Spitteler in die Gegenwart geholt

Von Hans Beat Achermann (Text und Bild)

Mit Lyrik zu den Leuten: Kulturvermittler und Forumsmitglied Niklaus Lenherr feiert das Carl-Spitteler-Jubiläum mit einer Literatur-mobil-Aktion, zusammen mit 76 Autorinnen und Autoren.

Er ist ein Kultur-Allrounder: Er macht Kunst, er fördert Kunst, er vermittelt Kunst und er ist ein grosser Lyrikfan. Der 62jährige gebürtige Aargauer, der seit Jahrzehnten in Luzern wohnt und auch Mitglied im Forums Luzern60plus ist, liess sich zum 100-Jahr-Jubiläum der Nobelpreis-Verleihung an Carl Spitteler etwas Besonderes einfallen: Auf temporären Lyrikwegen an verschiedenen Orten der Innerschweiz stehen Tafeln mit über 70 Gedichten und Texten von zeitgenössischen Autorinnen und Autoren, die sich alle irgendwie auf Spitteler beziehen. Dazu gibt es Lesungen. Wir befragten Niklaus Lenherr zu seinem Projekt.

Wie bist Du auf diese Projektidee gekommen?

Ich habe zwar schon mit 20 Spittelers „Imago“ gelesen, habe aber keine Erinnerung mehr. Es war vielmehr ein Zufall, dass ich dieses Projekt verwirklichen konnte. Nach dem ich 2014 in 33 Urner Seilbahnen Gedichte auf Berg- und Talfahrt schickte, die zum Teil immer noch hängen, wurde Spitteler-Projektmitarbeiter Arndt Schafter auf mich aufmerksam. Auf einer Bähnlifahrt auf die Sittlisalp ist er auf mein Projekt gestossen und hat mich für das Spitteler-Projekt angefragt.
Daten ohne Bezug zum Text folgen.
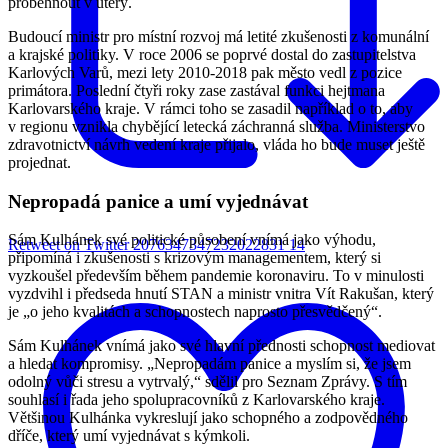
proběhnout v úterý.
Budoucí ministr pro místní rozvoj má letité zkušenosti z komunální
a krajské politiky. V roce 2006 se poprvé dostal do zastupitelstva
Karlových Varů, mezi lety 2010-2018 pak město vedl z pozice
primátora. Poslední čtyři roky zase zastával funkci hejtmana
Karlovarského kraje. V rámci toho se zasadil například o to, aby
v regionu vznikla chybějící letecká záchranná služba. Ministerstvo
zdravotnictví návrh vedení kraje přijalo, vláda ho bude muset ještě
projednat.
Nepropadá panice a umí vyjednávat
Sám Kulhánek své politické působení vnímá jako výhodu,
Retweet on Twitter 2076347347232022831
14
připomíná i zkušenosti s krizovým managementem, který si
vyzkoušel především během pandemie koronaviru. To v minulosti
vyzdvihl i předseda hnutí STAN a ministr vnitra Vít Rakušan, který
je „o jeho kvalitách a schopnostech naprosto přesvědčený“.
Sám Kulhánek vnímá jako své hlavní přednosti schopnost mediovat
a hledat kompromisy. „Nepropadám panice a myslím si, že jsem
odolný vůči stresu a vytrvalý,“ sdělil pro Seznam Zprávy. S tím
souhlasí i řada jeho spolupracovníků z Karlovarského kraje.
Většinou Kulhánka vykreslují jako schopného a zodpovědného
dříče, který umí vyjednávat s kýmkoli.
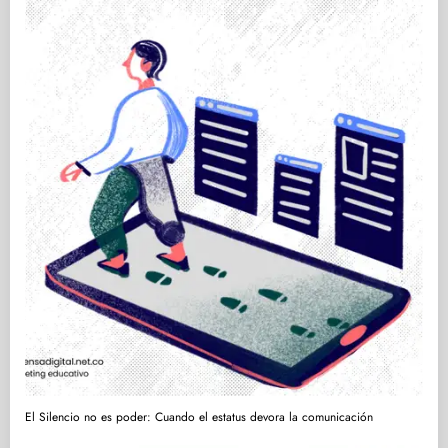
El Silencio no es poder: Cuando el estatus devora la comunicación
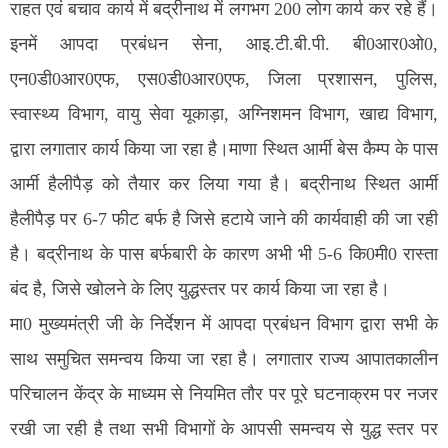
राहत एवं बचाव कार्य में बद्रीनाथ में लगभग 200 लोग कार्य कर रहे हैं।
इनमें आपदा प्रबंधन सेना, आइ.टी.बी.पी. बी0आर0ओ0,
एन0डी0आर0एफ, एस0डी0आर0एफ, जिला प्रशासन, पुलिस,
स्वास्थ्य विभाग, वायु सेवा यूकाड़ा, अग्निशमन विभाग, खाद्य विभाग,
द्वारा लगातार कार्य किया जा रहा है।माणा स्थित आर्मी बेस कैम्प के पास
आर्मी हैलीपैड़ को तैयार कर लिया गया है। बद्रीनाथ स्थित आर्मी
हैलीपैड़ पर 6-7 फीट बर्फ है जिसे हटाये जाने की कार्यवाही की जा रही
है। बद्रीनाथ के पास बर्फबारी के कारण अभी भी 5-6 कि0मी0 रास्ता
बंद है, जिसे खोलने के लिए युद्धस्तर पर कार्य किया जा रहा है।
मा0 मुख्यमंत्री जी के निर्देशन में आपदा प्रबंधन विभाग द्वारा सभी के
साथ समुचित समन्वय किया जा रहा है। लगातार राज्य आपातकालीन
परिचालन केंद्र के माध्यम से नियमित तौर पर पूरे घटनाक्रम पर नजर
रखी जा रही है तथा सभी विभागों के आपसी समन्वय से युद्ध स्तर पर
War es einfach, das Projekt zu finanzieren und Bewilligungen einzuholen für das Aufstellen der Tafeln?

Es war viel einfacher, bei den Autorinnen und Autoren anzufragen. Fast alle der 80 Angefragten haben zugesagt, unter vielen andern auch Franz Hohler, Peter Bichsel, Klaus Merz, Beat Sterchi, Ilma Rakusa, also fast die ganze „Lyrik-Elite“ der Schweiz. Schwieriger war es, bei der Stadt Bewilligungen für das Aufstellen der Tafeln einzuholen. Da wieherte der Amtsschimmel oft lautstark… Insgesamt war der der Aufwand für die Finanzierung und das Einholen von Bewilligungen viel grösser als die Beschaffung der Texte. Ich habe rund 60 Gesuche an Stiftungen und mögliche Geldgeben verfasst.

Was ist Deine Motivation, mit Literatur hinaus zu den Leuten zu gehen?

Es ist mir nicht wohl, wenn ich nicht lesen kann, besonders Lyrik ist für mich ein Überlebenshilfsmittel. Literaturvermittlung ist somit eine Herzensangelegenheit. Es ist nun das dritte Projekt, das ich zusammen mit Autorinnen und Autoren verwirklichen konnte. Neben den erwähnten fand 2016 auch noch „Wort und Wein“ in Altdorf statt.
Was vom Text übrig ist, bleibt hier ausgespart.